We’re in the business of marketing communications, so obviously we are focused on making sure the right message about our clients’ products, brands, company, etc., is getting to the right people. Clearly that’s a big reason why we’re hired.
But, when it comes to sustainability communications, sometimes clients can be reluctant to tell their “story” because:
- They don’t want to reveal their imperfections.
- They don’t want to leverage sustainability efforts as a “marketing tool” for fear of being criticized for blatant self promotion with the intent to sell more product and thereby increase profitability.
- Management isn’t willing to support sustainability marketing/communications efforts financially because of perceived lack of ROI.

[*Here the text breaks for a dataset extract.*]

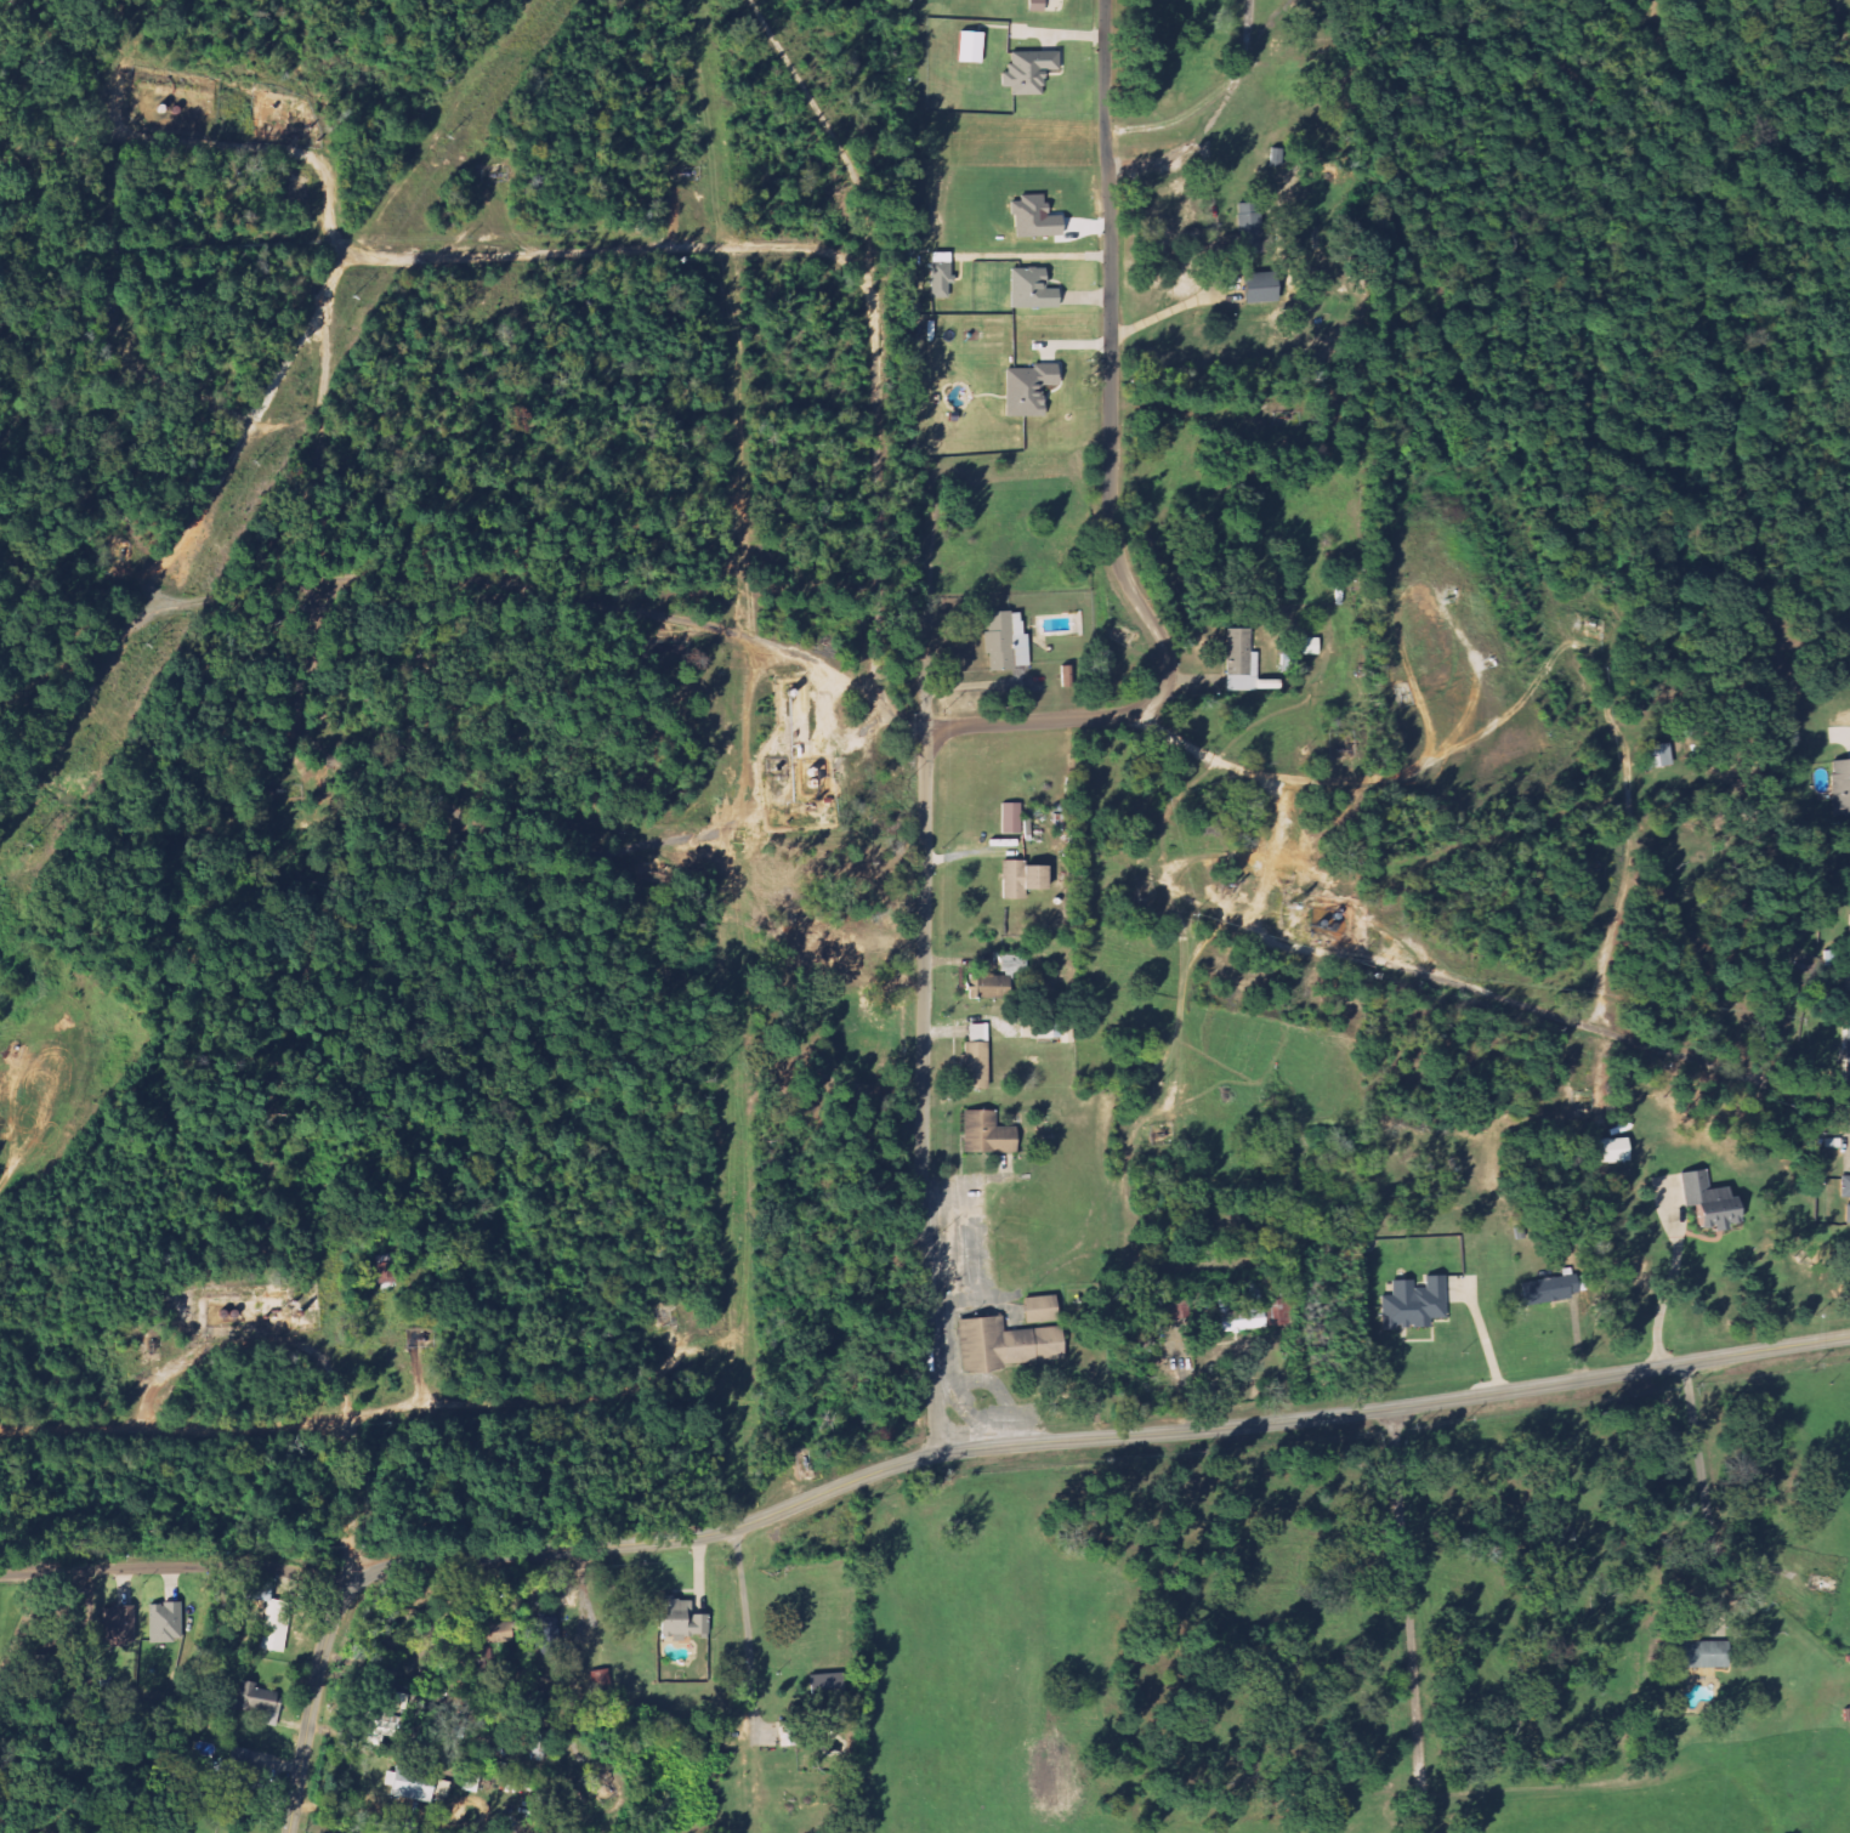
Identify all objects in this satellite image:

While those concerns are valid, more and more evidence is pointing to the important reasons why companies should be talking sustainability, not only to benefit the triple bottom line (remember people, planet AND profit), but also to secure management buy-in. According to a recent study cited on GreenBiz.com, some of the more compelling data points for telling your sustainability story include:
- Nearly half of the American public considers a company’s environmental reputation when making a product choice. Two years ago that number was around 23 percent.

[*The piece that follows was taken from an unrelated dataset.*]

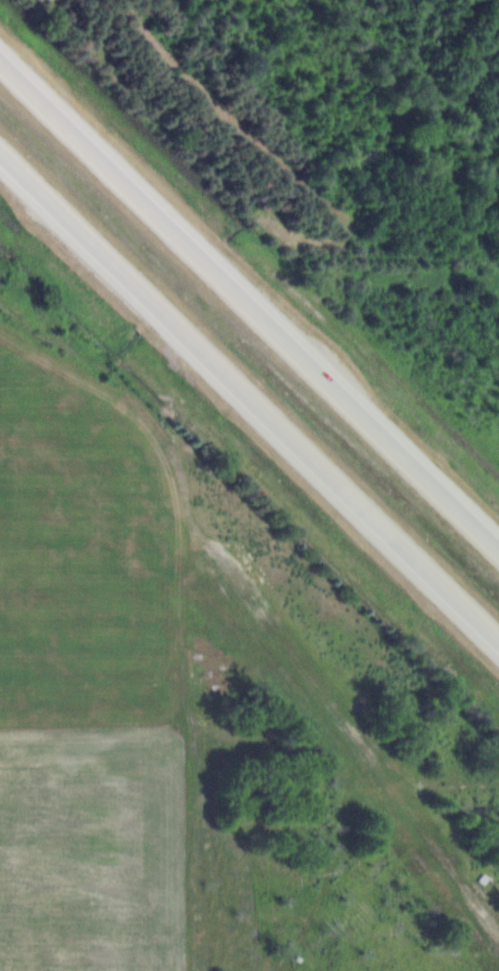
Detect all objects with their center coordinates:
road: (249, 304)
road: (249, 397)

- Today, half the American population can actually name a product that they’ve chosen or dropped as a result of learning more about a company’s environmental record. (That’s up from only 20 percent in 2008).

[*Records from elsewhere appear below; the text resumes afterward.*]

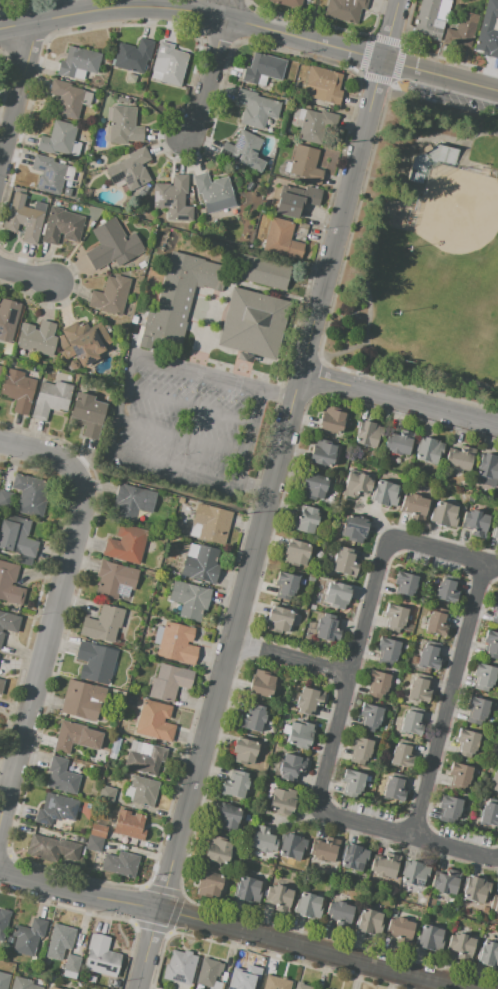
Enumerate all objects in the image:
building: (286, 3)
building: (344, 10)
building: (490, 14)
building: (427, 22)
road: (251, 24)
building: (462, 30)
building: (486, 43)
building: (133, 55)
building: (78, 62)
building: (169, 63)
road: (211, 68)
building: (263, 69)
building: (301, 73)
building: (325, 83)
road: (16, 87)
building: (65, 99)
road: (405, 107)
building: (256, 109)
building: (300, 114)
building: (123, 125)
building: (315, 126)
building: (59, 140)
building: (245, 150)
building: (445, 154)
road: (468, 163)
building: (305, 164)
road: (402, 164)
building: (130, 170)
building: (48, 175)
building: (214, 192)
building: (173, 199)
building: (296, 200)
building: (24, 219)
building: (62, 226)
park: (443, 238)
building: (282, 239)
building: (112, 245)
park: (424, 247)
road: (344, 252)
building: (265, 273)
road: (25, 275)
building: (111, 295)
building: (177, 297)
building: (186, 299)
building: (7, 319)
building: (253, 323)
building: (37, 338)
road: (366, 341)
building: (84, 342)
road: (341, 349)
park: (481, 355)
building: (244, 356)
building: (0, 367)
road: (129, 374)
road: (198, 374)
building: (18, 390)
road: (398, 397)
building: (51, 399)
road: (120, 407)
road: (189, 408)
building: (88, 414)
building: (331, 420)
parking lot: (183, 423)
building: (368, 433)
road: (112, 436)
road: (250, 438)
road: (180, 439)
building: (400, 442)
building: (428, 449)
building: (322, 453)
building: (460, 459)
building: (488, 466)
road: (173, 467)
building: (356, 484)
building: (314, 486)
road: (170, 492)
building: (383, 493)
building: (29, 494)
road: (267, 494)
building: (6, 499)
building: (179, 499)
building: (132, 502)
building: (413, 507)
building: (443, 515)
building: (305, 520)
building: (475, 522)
building: (210, 524)
building: (353, 529)
building: (494, 532)
building: (18, 539)
building: (125, 544)
road: (445, 550)
building: (295, 553)
building: (344, 562)
building: (201, 563)
building: (311, 579)
building: (115, 580)
building: (9, 583)
building: (285, 585)
building: (403, 586)
building: (444, 592)
building: (336, 595)
building: (189, 599)
road: (57, 604)
building: (312, 607)
building: (494, 610)
building: (394, 617)
building: (279, 619)
building: (8, 623)
building: (103, 624)
building: (436, 624)
building: (407, 627)
building: (327, 628)
building: (177, 644)
building: (491, 644)
building: (387, 650)
building: (145, 652)
building: (132, 656)
road: (290, 657)
building: (428, 658)
building: (95, 662)
road: (352, 673)
building: (483, 676)
building: (169, 682)
building: (1, 684)
building: (261, 684)
building: (277, 685)
building: (376, 685)
building: (419, 689)
road: (449, 699)
building: (81, 700)
building: (308, 701)
building: (475, 709)
building: (370, 717)
building: (253, 718)
building: (154, 721)
building: (411, 723)
building: (299, 734)
building: (76, 736)
building: (467, 743)
building: (360, 750)
building: (244, 751)
building: (497, 751)
building: (402, 754)
building: (146, 761)
building: (291, 767)
building: (62, 776)
building: (459, 776)
building: (494, 782)
building: (352, 784)
building: (236, 785)
building: (393, 788)
building: (143, 790)
building: (106, 795)
building: (282, 801)
building: (449, 808)
building: (56, 809)
building: (489, 814)
building: (226, 818)
building: (129, 826)
building: (98, 831)
road: (408, 835)
building: (263, 840)
building: (94, 844)
building: (292, 847)
building: (52, 849)
building: (217, 850)
building: (324, 850)
building: (353, 856)
building: (120, 863)
building: (384, 866)
building: (414, 873)
building: (446, 882)
building: (208, 884)
building: (475, 889)
building: (247, 890)
building: (279, 897)
building: (494, 904)
building: (308, 906)
building: (453, 908)
building: (485, 910)
building: (339, 914)
building: (6, 921)
building: (368, 921)
road: (227, 927)
building: (399, 928)
building: (28, 937)
building: (430, 938)
building: (59, 941)
building: (461, 945)
building: (488, 954)
building: (101, 957)
building: (72, 963)
building: (180, 967)
building: (208, 974)
building: (91, 979)
building: (4, 980)
building: (245, 980)
building: (115, 983)
building: (276, 983)
building: (22, 984)
building: (301, 986)
building: (60, 988)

- Millennials—the largest demographic group outside of boomers—are even more likely to consider a company’s environmental record before making a purchase. In fact, they are twice as likely to have chosen a product based on the manufacturer’s/supplier’s environmental record or practices.
- From a CSR perspective, 30 percent of Americans consider a company’s nonprofit partnerships and donations when deciding whether to buy a product. However, only 6 percent regularly choose products or retailers based on those partnerships and donations. The activities that have the greatest impact on purchase decisions are local activities. We’ve heard consumers say, “If it’s local, I can see it and it benefits me and my community.”
Of course, above all, you must tell your story honestly, which often means revealing your imperfections in order to avoid losing credibility. As consumers and other stakeholders are requiring increased transparency, NOT telling your story may actually negatively impact your bottom line in the end.